C’est un peu long. Un bruit court comme quoi nous avons pieds. Je tends les jambes et… Ah oui ! Marrant car nous sommes vraiment au milieu de rien !

à l'eau alpsman

à l’eau alpsman

Natation

6h08, comme convenu, 3 coups de corne de brune. Le départ sera donc lancé dans 2 min maintenant. Je regarde autour de moi. On vit un truc, j’en suis persuadé. Pas besoin de vous préciser que l’on ne voit pas à 20m devant, et encore moins les bouées que l’on est censé viser. Tout le monde à le doigt sur sa montre GPS.
Longue corne de brune. J’appuis moi aussi sur ma montre, une grande inspiration, la tête dans l’eau, et je crawl directement en trois mouvements. ça part vite, très vite autour de moi. Comme nous ne sommes pas nombreux, tout se passe super bien, un bonheur. Je ne veux faire que des premières éditions moi !
Je nage non stop, sans lever la tête, je vois des nageurs à quelques encablures quand je prends ma respiration donc tout va bien. A 500m, une bouée Redbull non éclairée comme prévu, je la passe à droite à 5 cm, je suis parfaitement sur le parcours. Je suis maintenant totalement seul dans la nuit noire, je n’entends rien et ne vois aucun bonnet bleu quand je sors la tête de l’eau.
Je nage une éternité sans m’arrêter. Enfin, une bouée lumineuse que je passe encore une fois à droite comme prévu. Elle a été très longue à venir celle là. Je m’arrête pour regarder ma montre avec une Allemande à ma gauche : je lui lance « Half an hour ». En fait ça fait même déjà 35 min que j’ai lancé le chrono, je devrais déjà avoir fait près de deux kms, que se passe-t-il ?
Ensuite, l’obscurité s’estompe et je m’aperçois que je suis totalement seul. Je ne vois même pas les kayaks ou paddles (ils étaient huit apparemment). Je sais, pour en avoir discuté sur le vélo avec d’autres concurrents, que je ne suis pas le seul à m’être retrouvé totalement seul).
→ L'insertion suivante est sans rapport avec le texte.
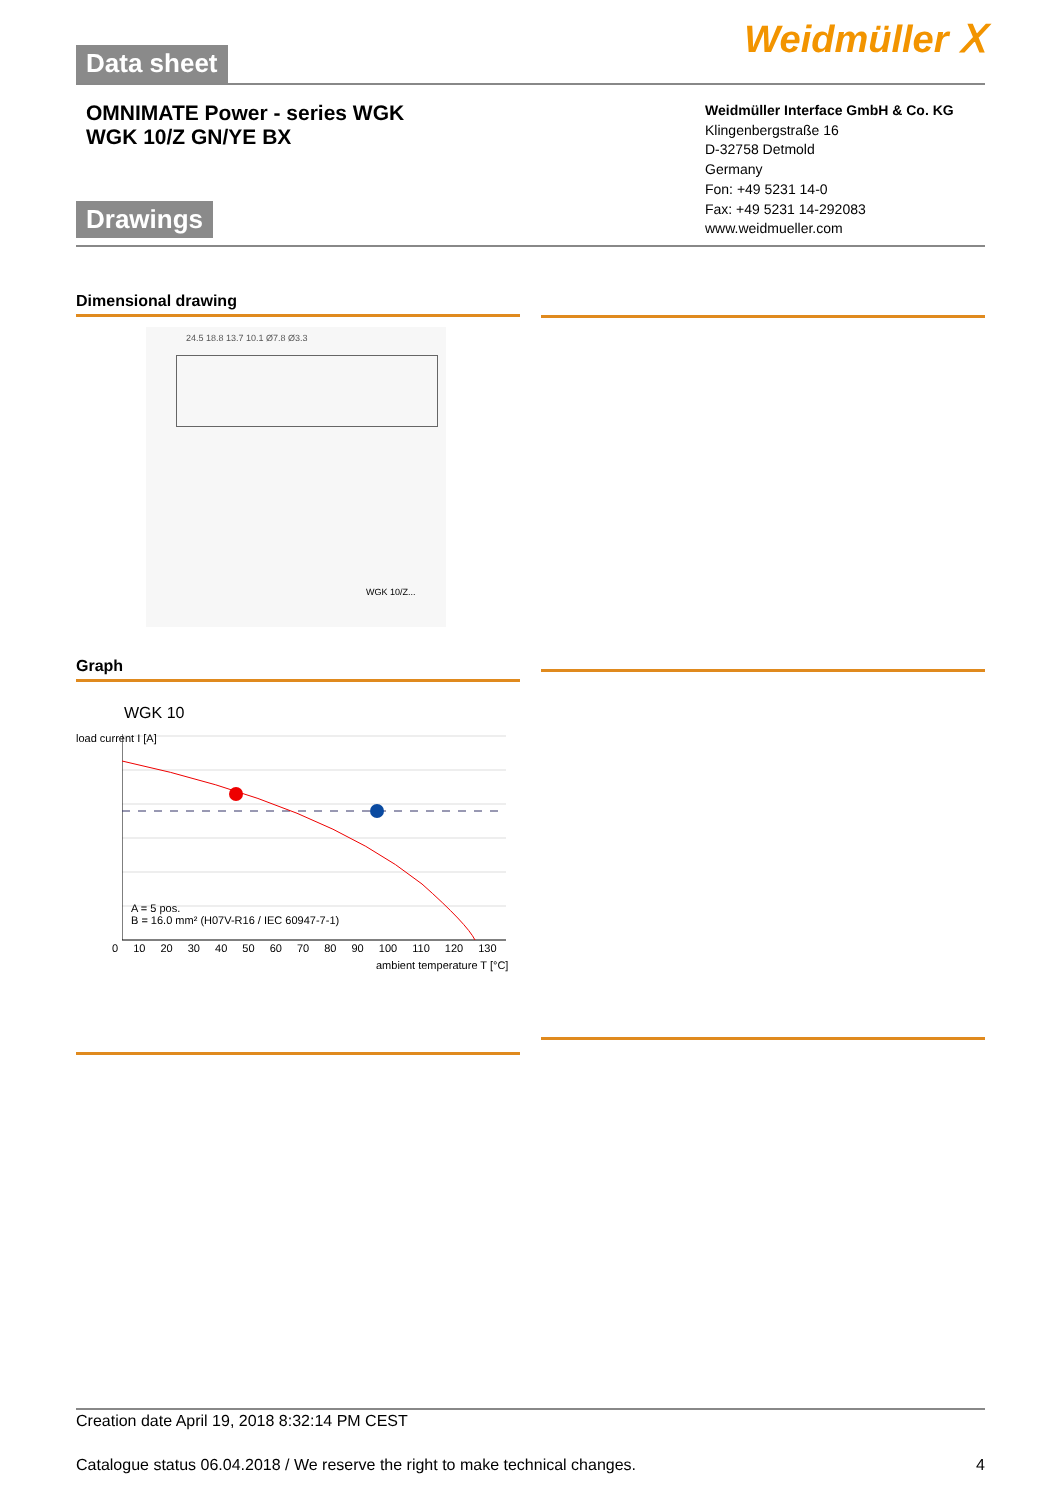Data sheet Weidmüller ⵝ
OMNIMATE Power - series WGK
WGK 10/Z GN/YE BX
Drawings
Weidmüller Interface GmbH & Co. KG
Klingenbergstraße 16
D-32758 Detmold
Germany
Fon: +49 5231 14-0
Fax: +49 5231 14-292083
www.weidmueller.com
Dimensional drawing
24.5 18.8 13.7 10.1 Ø7.8 Ø3.3
WGK 10/Z...
Graph
WGK 10
A = 5 pos.
B = 16.0 mm² (H07V-R16 / IEC 60947-7-1)
0 10 20 30 40 50 60 70 80 90 100 110 120 130
ambient temperature T [°C]
load current I [A]
Creation date April 19, 2018 8:32:14 PM CEST
Catalogue status 06.04.2018 / We reserve the right to make technical changes. 4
Au tout début, je les voyais avec la tête de course, mais maintenant, je ne vois que les lumières des villages qui longent le grand Lac d’Annecy, et je n’ai absolument aucune idée des distances et des directions.
Comme jusqu’à présent j’ai nagé très droit, je ne panique pas et continue mais en tirant plus fort sur les bras, car je n’ai pas prévu de passer 1h30 dans ce lac moi !
Sans que je m’en rende compte, le vent s’est levé, et les vagues m’empêchent d’apercevoir l’horizon. Il n’y a pas de panique puisqu’au pire en 20-30 min j’estime pouvoir rejoindre un bord du lac, mais une grande déception de perdre du temps et certainement la possibilité de monter au Semnoz.
L’organisation a fait amende honorable sur cette histoire : ils n’avaient pas réalisés la complexité de la natation de nuit, et le dispositif en place était loin, très loin, d’être suffisant. Les bouées se sont envolées, donc nous pouvions toujours les chercher ! Et nous n’avions aucun repère visuel. Certains, et je ne les blâme pas, couperont directement vers la plage (éclairée par le bateau revenu à quai entre temps). Ils sont ainsi une quarantaine de concurrents à avoir clairement coupés, souvent sans le savoir, (ils n’arrivaient pas du bon côté de la plage) et nous apprendront plus tard qu’ils écoperont d’une pénalité de 20 minutes.
Pour ma part, je continue à chercher cette foutue dernière bouée (entre temps j’ai passé la deuxième lumineuse qui indique les 2 kms). Sauf qu’en réalité, celle que je crois être la deuxième, est la troisième ! Je ne le découvrirai que plus tard. Je nage donc sans le savoir, hors parcours jusqu’à ce j’aperçoive deux nageurs arriver sur ma droite ! Eux sont aller chercher la troisième bouée plus à droite, et tirent maintenant tout droit jusqu’à la plage. J’en arrête un : « Excuse moi, je suis complètement perdu, c’est par où ? ». Il me rassure et m’indique les lumières du bateau et me dit qu’il faut les viser. Je réalise alors que je fais des détours depuis un petit bout de temps. Rassuré, je me remets à nager comme un damné, mais face au vent cette fois vers la plage, à m’en arracher les bras. Je profite néanmoins du magnifique levé de soleil sur les montagnes sur la droite.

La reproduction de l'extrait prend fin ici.